Ooh, It Makes Me Wonder… It Really Makes Me Wonder.

Darrell VanDeusen
Darrell VanDeusen
04/19/2016

This is a law-related blog, honest.  But first a story.   When I was in ninth grade our English teacher asked each student to pick a song where the lyrics REALLY meant something to us, and recite those lyrics in front of the class.  Coming from a home where my mother often listened to Broadway musicals, I picked You’ll Never Walk Alone from Rodgers & Hammerstein’s Carousel.

I had the great misfortune to be picked to recite those lyrics (just look ‘em up) right after the really cool hippie girl in my class who – in a most dramatic way – explained she had picked Led Zeppelin’s Stairway to Heaven, because these words were so poignant  they brought her to tears:

If there’s a bustle in your hedgerow

Don’t be alarmed now

It’s just a spring clean for the May queen

Yes, there are two paths you can go by

But in the long run

There’s still time to change the road you’re on…

The rest of the class and the teacher agreed.  I got up, mumbled the words, and quickly sat down.  Another thrilling educational moment from my formative years.

But Stairway to Heaven haunts the memories of others, not just me.  Two years ago, the estate of Randy Wolfe, the late guitarist of the band Spirit sued the members of Led Zeppelin, claiming they plagiarized a key element of Stairway.   Last week, a Federal District Judge in California found that there’s enough evidence to let a jury decide if that claim is true.

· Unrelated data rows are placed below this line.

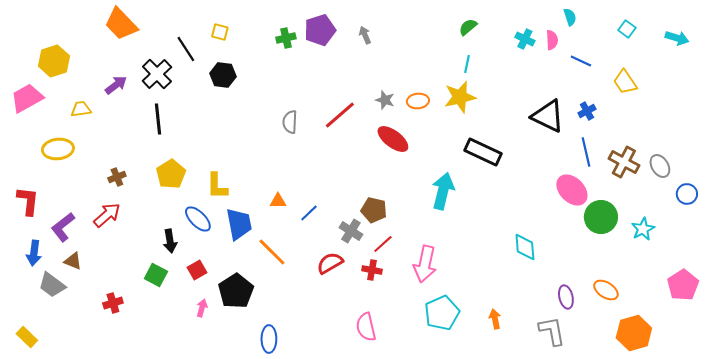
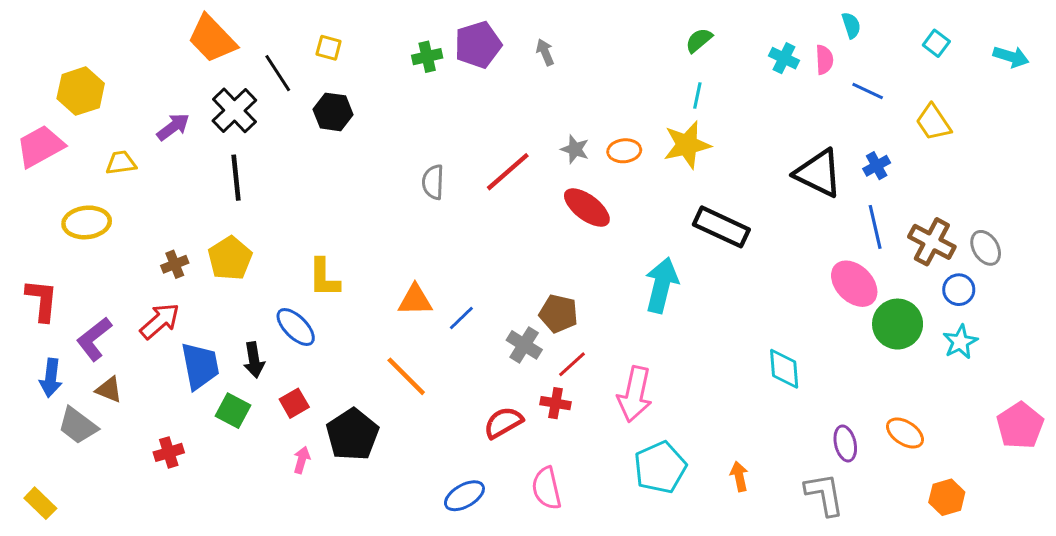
orange trapezoid: (121, 24) -> (212, 39), moved
yellow pentagon: (171, 174) -> (230, 258), moved
blue circle: (687, 194) -> (959, 290), moved
orange triangle: (278, 201) -> (415, 300), size x1.4
blue trapezoid: (239, 224) -> (200, 366), moved
red semicircle: (330, 263) -> (503, 423), moved
orange hexagon: (634, 333) -> (947, 497), size x0.7
blue ellipse: (269, 339) -> (464, 496), moved, turned 60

The question:  did Jimmy Page unfairly appropriate the guitar line from “Taurus,” which Wolfe performed as Randy California, years before Stairway was released in 1971?  The lawsuit claimed, among other things, that Led Zeppelin perpetrated a “falsification of Rock n’ Roll History.”   The judge dismissed this “inventive—yet legally baseless” claim.  He also dismissed Zeppelin bassist John Paul Jones from the suit, along with the band’s music publishers. Robert Plant and Page remain as defendants.

Spirit recorded “Taurus” in 1967.  Wolfe’s estate claims that Zeppelin’s members became familiar with Spirit’s music because the two bands “performed at the same venue on the same day at least three times between 1968 and 1970.”  On the other hand, said the court, Led Zeppelin’s surviving members “testified that they never toured with, shared a stage with, or listened to any of Spirit’s music during these brief encounters.”

For those of us who read music, the judge also mentioned that “[w]hile it is true that a descending chromatic four-chord progression is a common convention that abounds in the music industry, the similarities here transcend this chord structure.”  A dispute of material fact exists, it appears.   The trial will begin May 10.